## WHAT TO PRODUCE
Reproduce the whole of the data exactly.

## DATA RECORDS
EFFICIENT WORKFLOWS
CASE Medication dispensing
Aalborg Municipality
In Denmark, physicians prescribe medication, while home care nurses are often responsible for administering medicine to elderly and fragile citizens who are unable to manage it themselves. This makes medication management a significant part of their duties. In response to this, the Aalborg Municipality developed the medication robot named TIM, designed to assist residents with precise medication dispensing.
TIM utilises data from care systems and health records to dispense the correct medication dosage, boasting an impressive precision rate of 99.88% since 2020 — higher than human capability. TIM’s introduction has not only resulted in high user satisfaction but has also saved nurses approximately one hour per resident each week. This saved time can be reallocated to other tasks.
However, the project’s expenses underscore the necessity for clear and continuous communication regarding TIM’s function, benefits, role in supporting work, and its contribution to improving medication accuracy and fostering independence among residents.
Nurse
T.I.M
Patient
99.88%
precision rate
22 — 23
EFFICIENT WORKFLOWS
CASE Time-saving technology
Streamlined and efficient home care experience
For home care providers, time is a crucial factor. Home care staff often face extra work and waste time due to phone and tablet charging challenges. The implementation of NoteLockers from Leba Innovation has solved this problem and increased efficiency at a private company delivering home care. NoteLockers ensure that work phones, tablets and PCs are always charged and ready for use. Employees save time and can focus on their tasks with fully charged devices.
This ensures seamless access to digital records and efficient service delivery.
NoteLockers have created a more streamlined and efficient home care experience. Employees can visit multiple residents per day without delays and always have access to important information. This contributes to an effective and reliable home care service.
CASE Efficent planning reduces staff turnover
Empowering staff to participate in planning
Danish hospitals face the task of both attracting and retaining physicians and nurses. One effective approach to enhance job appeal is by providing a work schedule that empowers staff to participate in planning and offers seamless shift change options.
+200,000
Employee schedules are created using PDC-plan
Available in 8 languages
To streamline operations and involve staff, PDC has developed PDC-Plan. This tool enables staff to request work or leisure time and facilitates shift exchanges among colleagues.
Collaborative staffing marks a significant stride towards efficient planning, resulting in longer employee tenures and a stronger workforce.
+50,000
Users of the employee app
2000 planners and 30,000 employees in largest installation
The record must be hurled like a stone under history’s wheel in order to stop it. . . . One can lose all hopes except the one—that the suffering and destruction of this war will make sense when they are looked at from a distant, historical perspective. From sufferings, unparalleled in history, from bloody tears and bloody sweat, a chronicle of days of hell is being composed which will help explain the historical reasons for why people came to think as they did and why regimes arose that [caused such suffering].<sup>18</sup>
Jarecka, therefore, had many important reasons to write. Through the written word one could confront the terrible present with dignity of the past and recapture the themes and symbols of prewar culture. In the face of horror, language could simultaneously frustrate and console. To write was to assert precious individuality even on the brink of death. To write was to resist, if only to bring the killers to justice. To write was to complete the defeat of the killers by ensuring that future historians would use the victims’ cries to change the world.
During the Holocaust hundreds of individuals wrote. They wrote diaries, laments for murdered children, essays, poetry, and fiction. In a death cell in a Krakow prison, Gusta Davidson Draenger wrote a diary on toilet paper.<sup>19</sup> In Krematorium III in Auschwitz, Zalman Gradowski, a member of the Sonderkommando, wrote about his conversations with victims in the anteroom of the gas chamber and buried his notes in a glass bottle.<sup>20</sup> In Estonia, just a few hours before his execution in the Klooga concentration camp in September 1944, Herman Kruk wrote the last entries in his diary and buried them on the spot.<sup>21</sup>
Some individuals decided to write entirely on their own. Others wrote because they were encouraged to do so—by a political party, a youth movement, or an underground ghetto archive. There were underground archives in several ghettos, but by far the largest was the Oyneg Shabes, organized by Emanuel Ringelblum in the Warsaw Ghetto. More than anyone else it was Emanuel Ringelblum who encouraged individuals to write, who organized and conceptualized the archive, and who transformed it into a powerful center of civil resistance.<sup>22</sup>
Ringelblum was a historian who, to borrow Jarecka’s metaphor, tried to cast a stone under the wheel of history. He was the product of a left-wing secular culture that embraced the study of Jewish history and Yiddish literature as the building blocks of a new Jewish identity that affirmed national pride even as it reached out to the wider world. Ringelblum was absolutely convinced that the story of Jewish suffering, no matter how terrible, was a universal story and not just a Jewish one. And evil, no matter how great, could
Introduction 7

## EXERCISE SOLUTION
EFFICIENT WORKFLOWS
CASE Medication dispensing
Aalborg Municipality
In Denmark, physicians prescribe medication, while home care nurses are often responsible for administering medicine to elderly and fragile citizens who are unable to manage it themselves. This makes medication management a significant part of their duties. In response to this, the Aalborg Municipality developed the medication robot named TIM, designed to assist residents with precise medication dispensing.
TIM utilises data from care systems and health records to dispense the correct medication dosage, boasting an impressive precision rate of 99.88% since 2020 — higher than human capability. TIM’s introduction has not only resulted in high user satisfaction but has also saved nurses approximately one hour per resident each week. This saved time can be reallocated to other tasks.
However, the project’s expenses underscore the necessity for clear and continuous communication regarding TIM’s function, benefits, role in supporting work, and its contribution to improving medication accuracy and fostering independence among residents.
Nurse
T.I.M
Patient
99.88%
precision rate
22 — 23
EFFICIENT WORKFLOWS
CASE Time-saving technology
Streamlined and efficient home care experience
For home care providers, time is a crucial factor. Home care staff often face extra work and waste time due to phone and tablet charging challenges. The implementation of NoteLockers from Leba Innovation has solved this problem and increased efficiency at a private company delivering home care. NoteLockers ensure that work phones, tablets and PCs are always charged and ready for use. Employees save time and can focus on their tasks with fully charged devices.
This ensures seamless access to digital records and efficient service delivery.
NoteLockers have created a more streamlined and efficient home care experience. Employees can visit multiple residents per day without delays and always have access to important information. This contributes to an effective and reliable home care service.
CASE Efficent planning reduces staff turnover
Empowering staff to participate in planning
Danish hospitals face the task of both attracting and retaining physicians and nurses. One effective approach to enhance job appeal is by providing a work schedule that empowers staff to participate in planning and offers seamless shift change options.
+200,000
Employee schedules are created using PDC-plan
Available in 8 languages
To streamline operations and involve staff, PDC has developed PDC-Plan. This tool enables staff to request work or leisure time and facilitates shift exchanges among colleagues.
Collaborative staffing marks a significant stride towards efficient planning, resulting in longer employee tenures and a stronger workforce.
+50,000
Users of the employee app
2000 planners and 30,000 employees in largest installation
The record must be hurled like a stone under history’s wheel in order to stop it. . . . One can lose all hopes except the one—that the suffering and destruction of this war will make sense when they are looked at from a distant, historical perspective. From sufferings, unparalleled in history, from bloody tears and bloody sweat, a chronicle of days of hell is being composed which will help explain the historical reasons for why people came to think as they did and why regimes arose that [caused such suffering].<sup>18</sup>
Jarecka, therefore, had many important reasons to write. Through the written word one could confront the terrible present with dignity of the past and recapture the themes and symbols of prewar culture. In the face of horror, language could simultaneously frustrate and console. To write was to assert precious individuality even on the brink of death. To write was to resist, if only to bring the killers to justice. To write was to complete the defeat of the killers by ensuring that future historians would use the victims’ cries to change the world.
During the Holocaust hundreds of individuals wrote. They wrote diaries, laments for murdered children, essays, poetry, and fiction. In a death cell in a Krakow prison, Gusta Davidson Draenger wrote a diary on toilet paper.<sup>19</sup> In Krematorium III in Auschwitz, Zalman Gradowski, a member of the Sonderkommando, wrote about his conversations with victims in the anteroom of the gas chamber and buried his notes in a glass bottle.<sup>20</sup> In Estonia, just a few hours before his execution in the Klooga concentration camp in September 1944, Herman Kruk wrote the last entries in his diary and buried them on the spot.<sup>21</sup>
Some individuals decided to write entirely on their own. Others wrote because they were encouraged to do so—by a political party, a youth movement, or an underground ghetto archive. There were underground archives in several ghettos, but by far the largest was the Oyneg Shabes, organized by Emanuel Ringelblum in the Warsaw Ghetto. More than anyone else it was Emanuel Ringelblum who encouraged individuals to write, who organized and conceptualized the archive, and who transformed it into a powerful center of civil resistance.<sup>22</sup>
Ringelblum was a historian who, to borrow Jarecka’s metaphor, tried to cast a stone under the wheel of history. He was the product of a left-wing secular culture that embraced the study of Jewish history and Yiddish literature as the building blocks of a new Jewish identity that affirmed national pride even as it reached out to the wider world. Ringelblum was absolutely convinced that the story of Jewish suffering, no matter how terrible, was a universal story and not just a Jewish one. And evil, no matter how great, could
Introduction 7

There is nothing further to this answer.